**TASK INSTRUCTIONS**:
Report how many lines of the records contain the word "nature", giving only the number.

# # #

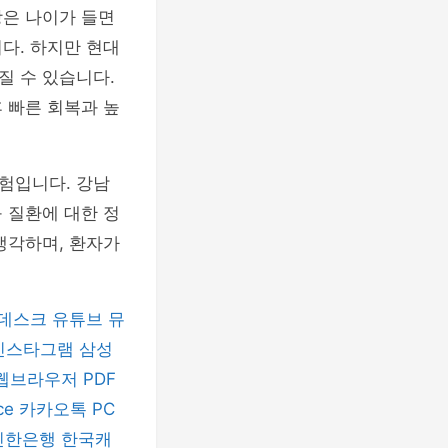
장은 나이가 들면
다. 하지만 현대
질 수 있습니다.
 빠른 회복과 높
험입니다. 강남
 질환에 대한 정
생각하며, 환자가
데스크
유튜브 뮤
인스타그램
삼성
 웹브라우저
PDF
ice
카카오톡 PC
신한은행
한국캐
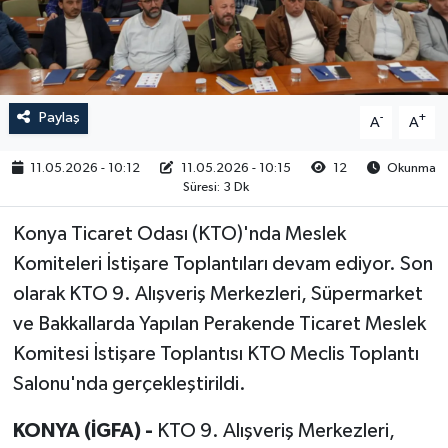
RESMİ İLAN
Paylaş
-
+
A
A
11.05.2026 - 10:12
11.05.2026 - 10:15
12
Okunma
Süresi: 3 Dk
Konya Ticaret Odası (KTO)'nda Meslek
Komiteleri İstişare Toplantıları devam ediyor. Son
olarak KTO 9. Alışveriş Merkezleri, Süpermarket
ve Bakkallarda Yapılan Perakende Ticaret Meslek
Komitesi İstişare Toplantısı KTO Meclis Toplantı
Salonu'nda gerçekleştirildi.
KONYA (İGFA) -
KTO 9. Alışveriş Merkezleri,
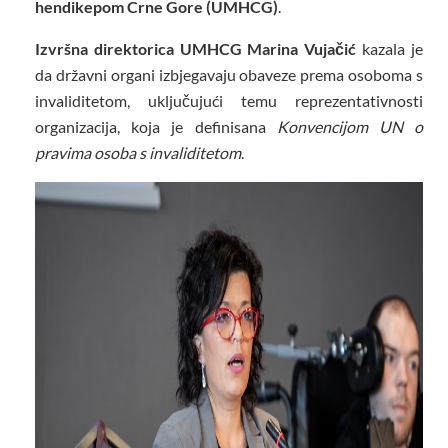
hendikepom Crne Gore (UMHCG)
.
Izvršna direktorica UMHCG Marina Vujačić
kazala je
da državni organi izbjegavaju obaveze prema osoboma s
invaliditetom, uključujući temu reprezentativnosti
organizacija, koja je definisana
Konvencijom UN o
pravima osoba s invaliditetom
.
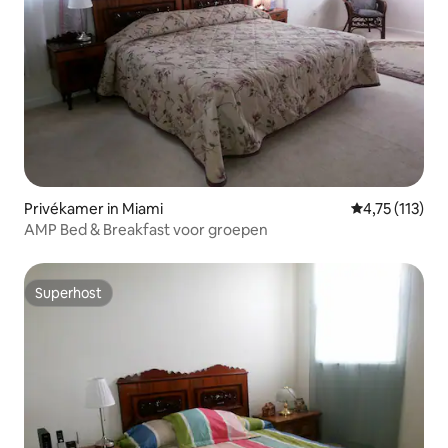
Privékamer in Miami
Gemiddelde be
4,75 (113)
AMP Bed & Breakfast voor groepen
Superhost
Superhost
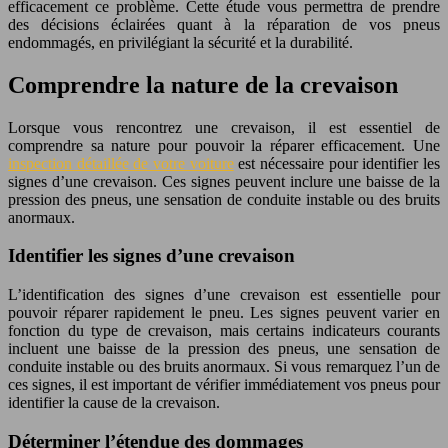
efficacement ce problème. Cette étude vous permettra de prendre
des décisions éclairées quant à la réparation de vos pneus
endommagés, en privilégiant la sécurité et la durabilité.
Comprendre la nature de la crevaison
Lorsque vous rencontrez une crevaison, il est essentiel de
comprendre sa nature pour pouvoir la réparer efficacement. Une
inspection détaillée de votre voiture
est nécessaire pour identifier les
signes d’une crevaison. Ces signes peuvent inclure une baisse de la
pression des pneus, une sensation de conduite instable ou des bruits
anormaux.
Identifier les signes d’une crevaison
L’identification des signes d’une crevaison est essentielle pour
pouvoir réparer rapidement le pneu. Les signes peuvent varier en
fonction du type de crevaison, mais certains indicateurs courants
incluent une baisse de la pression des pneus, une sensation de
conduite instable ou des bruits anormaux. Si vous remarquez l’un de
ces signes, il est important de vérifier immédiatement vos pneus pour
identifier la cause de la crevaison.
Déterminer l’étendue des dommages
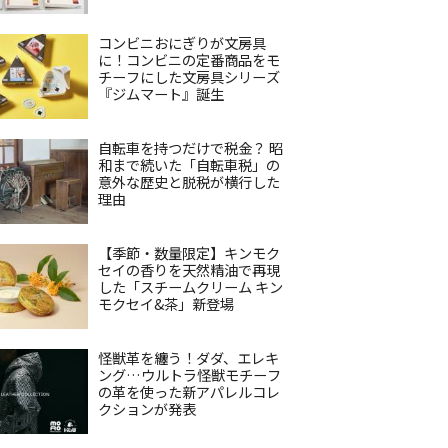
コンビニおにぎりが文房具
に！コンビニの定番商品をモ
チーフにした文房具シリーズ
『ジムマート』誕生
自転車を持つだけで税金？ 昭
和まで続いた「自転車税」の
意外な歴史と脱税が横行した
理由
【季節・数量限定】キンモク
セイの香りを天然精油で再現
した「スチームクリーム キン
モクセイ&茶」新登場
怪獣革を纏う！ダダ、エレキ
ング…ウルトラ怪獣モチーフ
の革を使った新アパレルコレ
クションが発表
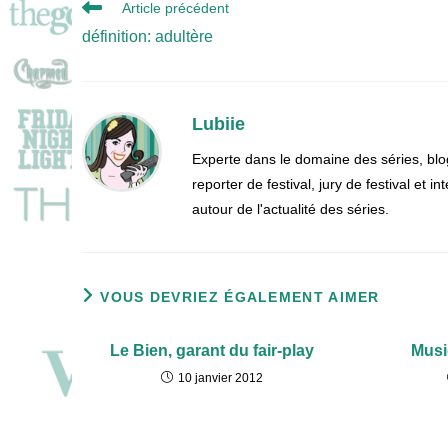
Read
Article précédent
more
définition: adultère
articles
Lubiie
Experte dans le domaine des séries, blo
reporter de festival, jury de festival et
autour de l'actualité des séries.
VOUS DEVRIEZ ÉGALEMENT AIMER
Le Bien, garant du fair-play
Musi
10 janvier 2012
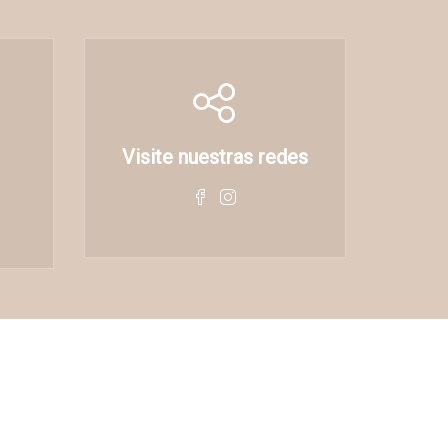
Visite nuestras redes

# # #

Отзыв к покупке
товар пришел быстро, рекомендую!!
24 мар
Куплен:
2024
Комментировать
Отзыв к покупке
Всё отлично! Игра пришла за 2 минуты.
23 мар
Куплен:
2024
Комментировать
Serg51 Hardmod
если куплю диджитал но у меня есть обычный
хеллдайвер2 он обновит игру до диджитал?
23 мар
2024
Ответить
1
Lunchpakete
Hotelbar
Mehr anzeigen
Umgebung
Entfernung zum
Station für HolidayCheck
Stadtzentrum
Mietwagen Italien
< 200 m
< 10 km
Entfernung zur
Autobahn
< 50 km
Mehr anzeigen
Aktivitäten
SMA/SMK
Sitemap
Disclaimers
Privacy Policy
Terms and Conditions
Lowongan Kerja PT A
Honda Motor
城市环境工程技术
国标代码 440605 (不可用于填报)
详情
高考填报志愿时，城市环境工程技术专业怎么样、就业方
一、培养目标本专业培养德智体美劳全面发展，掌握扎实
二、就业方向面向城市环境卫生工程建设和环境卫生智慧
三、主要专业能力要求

# # #

**RESPONSE**:
2